From West Point Brothers to Battlefield Rivals: A True Story of the Civil War

420 pages. Notes and index

This idea behind this book is to tell the story, in parallel, of six West Point cadets who were friends, who went on to serve in the Civil War.

How do we know they were friends? It was a custom, back in the day, to risk sneaking out from West Point for food and a few drinks (known as 'flip') to a local tavern known as Benny's. Getting caught risked being expelled, so it took a certain level of risk-taking to make the endeavor. And on a particular night in April 1860, the six who dared were:

  • Wesley Merritt
  • Stephen Dodson Ramseur
  • Henry Algernon DuPont
  • John Pelham
  • Thomas Lafayette Rosser
  • George Armstrong Custer

The author then proceeds to give us a general history, beginning with life at West Point, proceeding through the Civil War (with the emphasis on the fighting in the East), with information about the six subjects inserted where known. The book ends by adding the post-war histories of the survivors.

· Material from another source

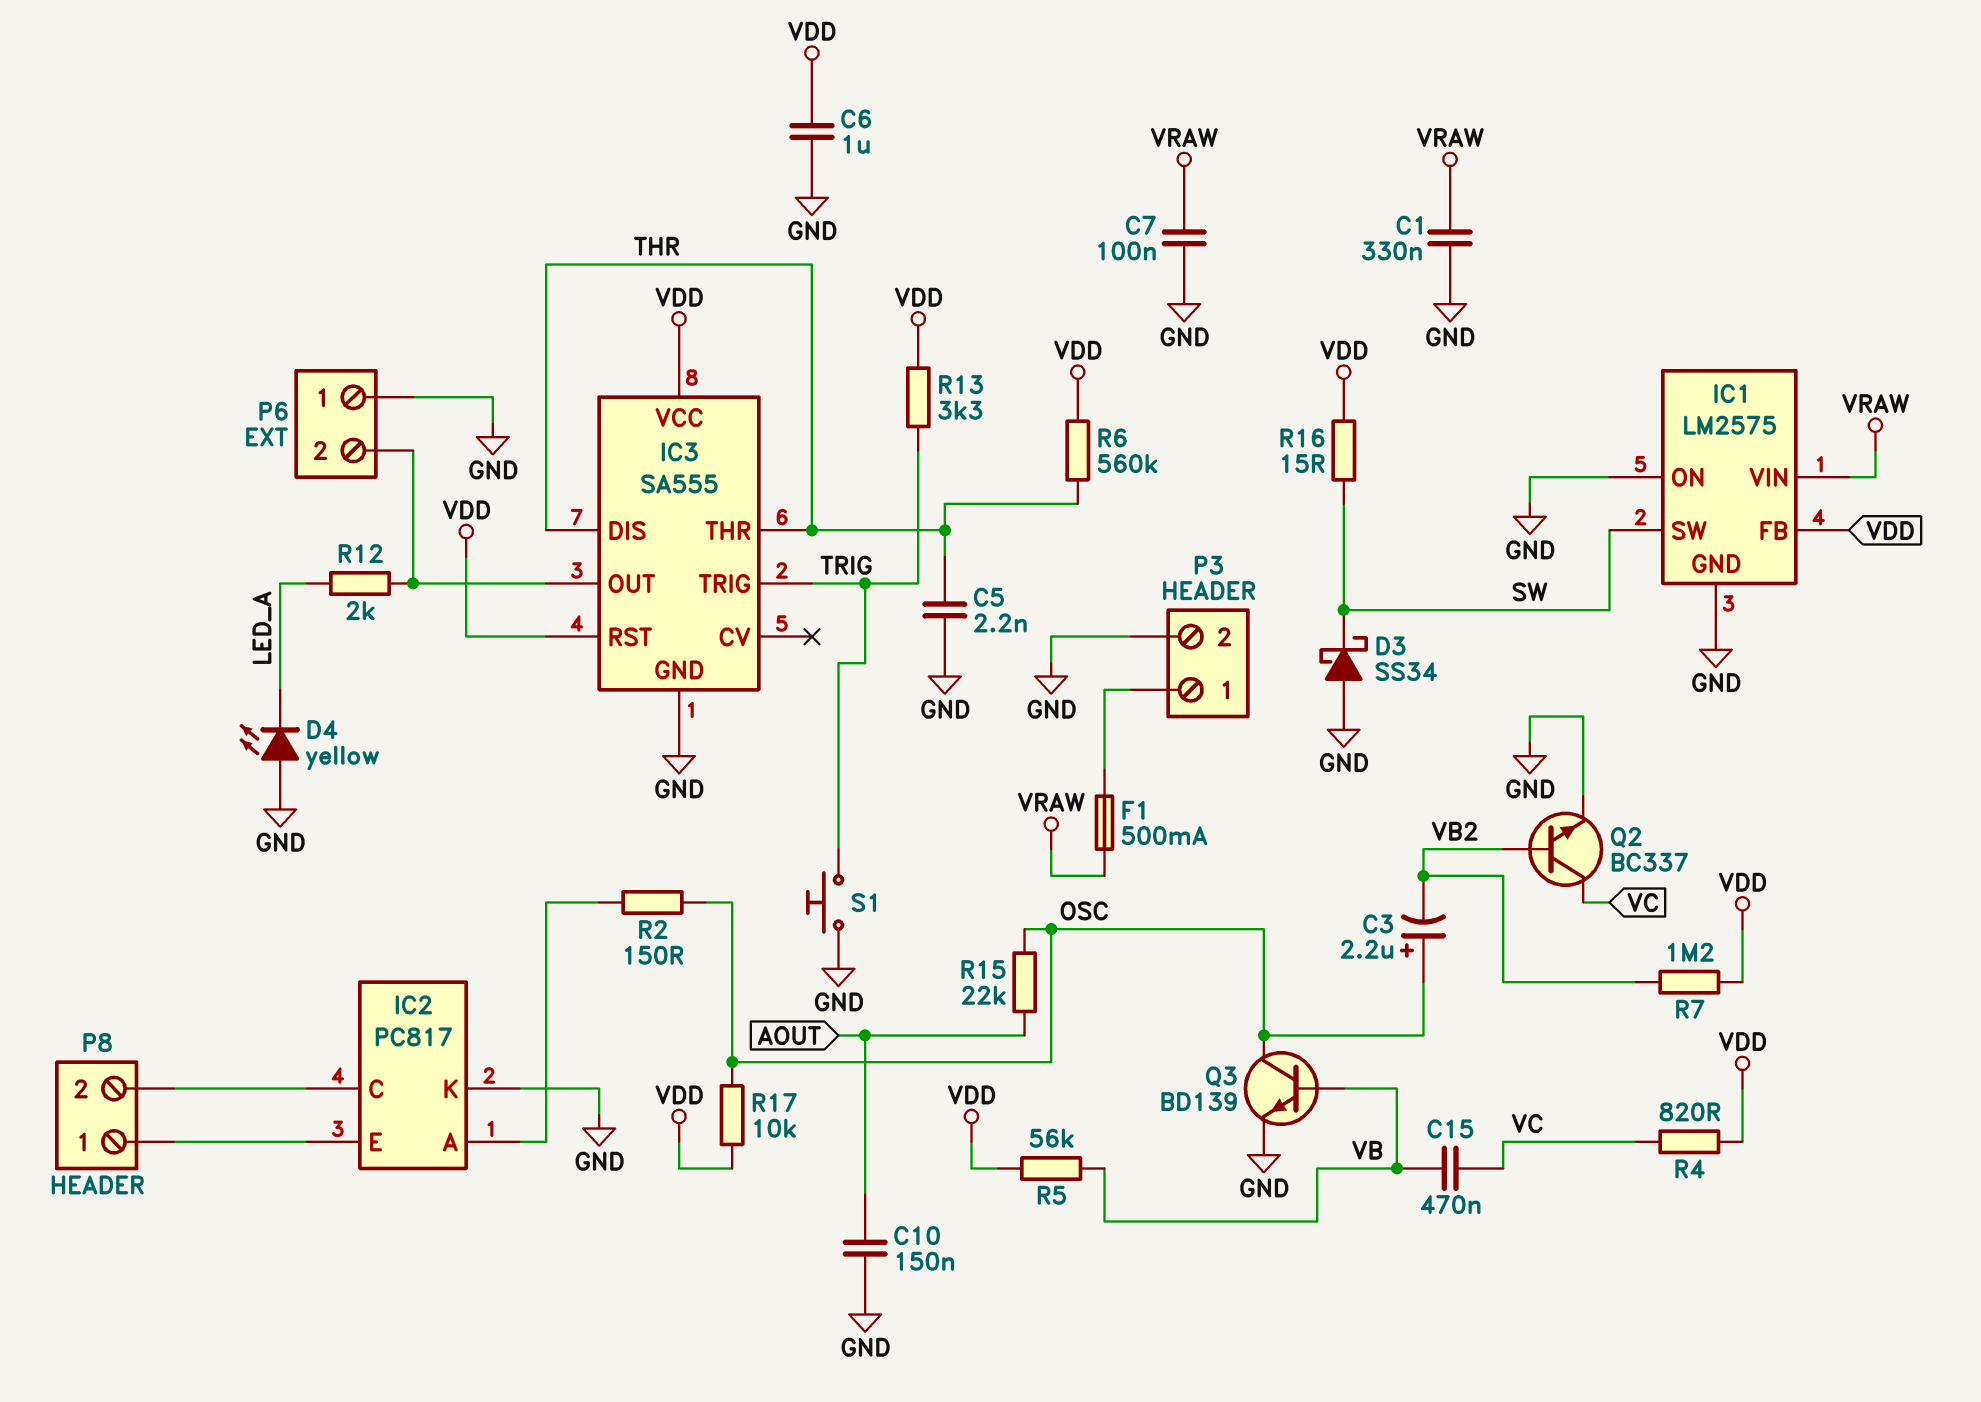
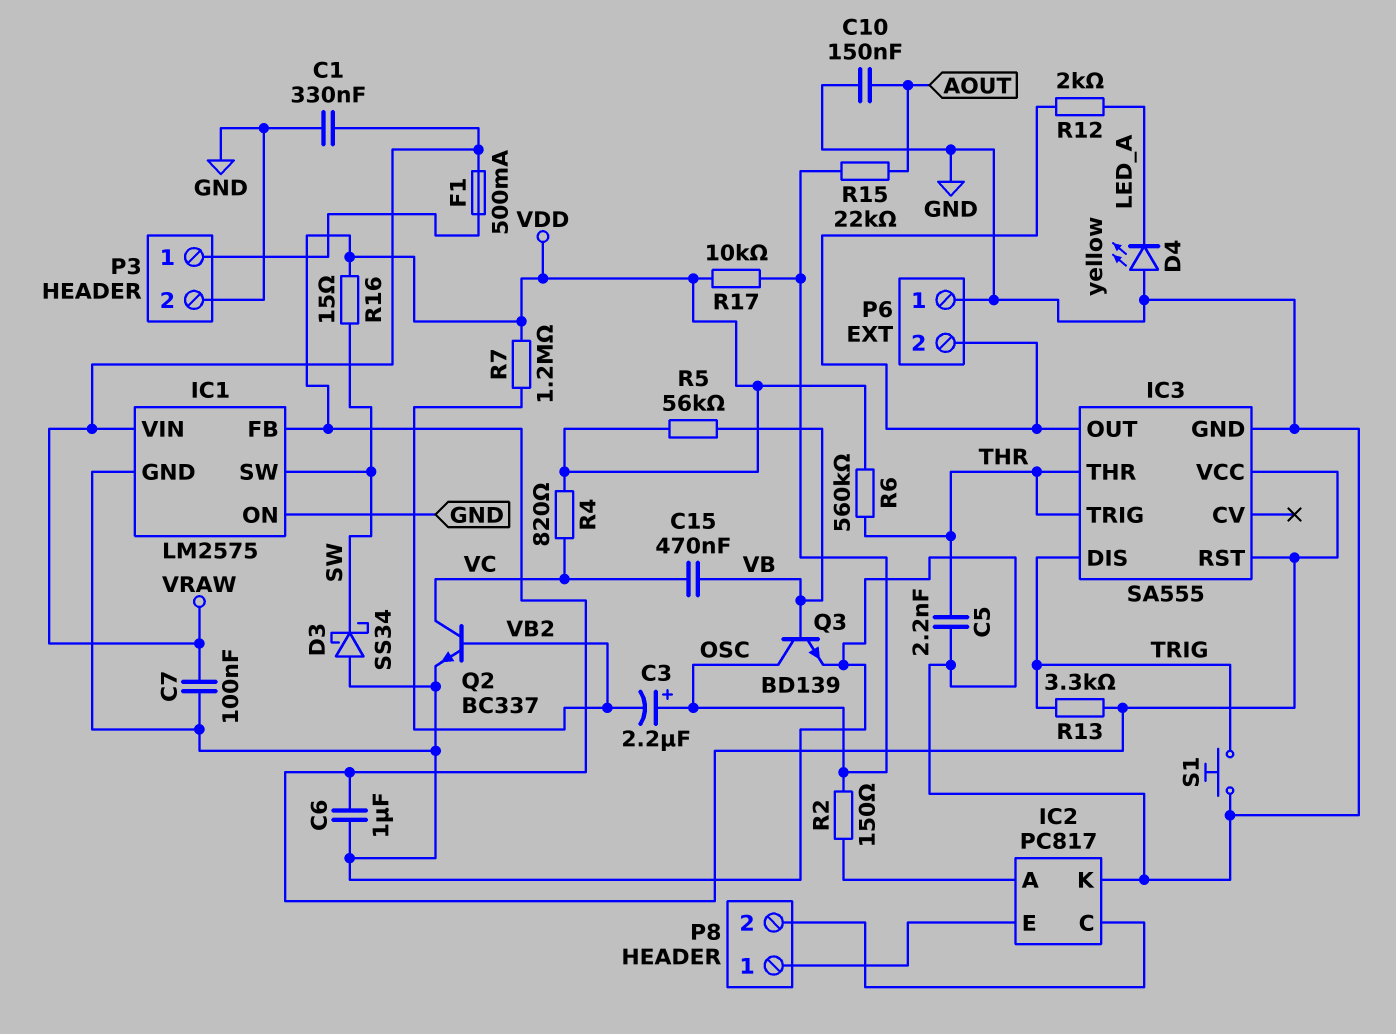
IC3 pin DIS: THR -> TRIG
IC3 pin TRIG: TRIG -> THR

Each of the six eventually distinguished himself in the course of the war. Merritt and Custer served in the Union cavalry; DuPont with the artillery. Ramseur, who hated Northerners, was at one point the youngest Confederate general; Pelham commanded light artillery under J.E.B. Stuart; Rosser commanded cavalry under Stuart.

The problem with the book is that the stories of the six soldiers are overcome by the history of the war itself. Instead of reading like six intertwined biographies, the book reads like a history of the war with biographical notes thrown in. Some of the six are active in the war from the start, while others don't really see action until the middle years, which leaves the book unbalanced; and their interactions with each other are quite rare, making one question the sense in picking these six individuals. My sense is that this concept was too thin to make an entire book, or would have been better served as a novel where undocumented gaps could have been filled in.

One nice thing is that, because of the subjects' fields of service, the reader gets a greater glimpse into cavalry and artillery action in the war.

I found the book quite interesting at first, then struggled to plow my way through 'just another history of the war in the East', interspersed with the occasional interesting bit about the six subjects. Not recommended.

Reviewed by Personal logo Editor in Chief Bill The Editor of TMP Fezian.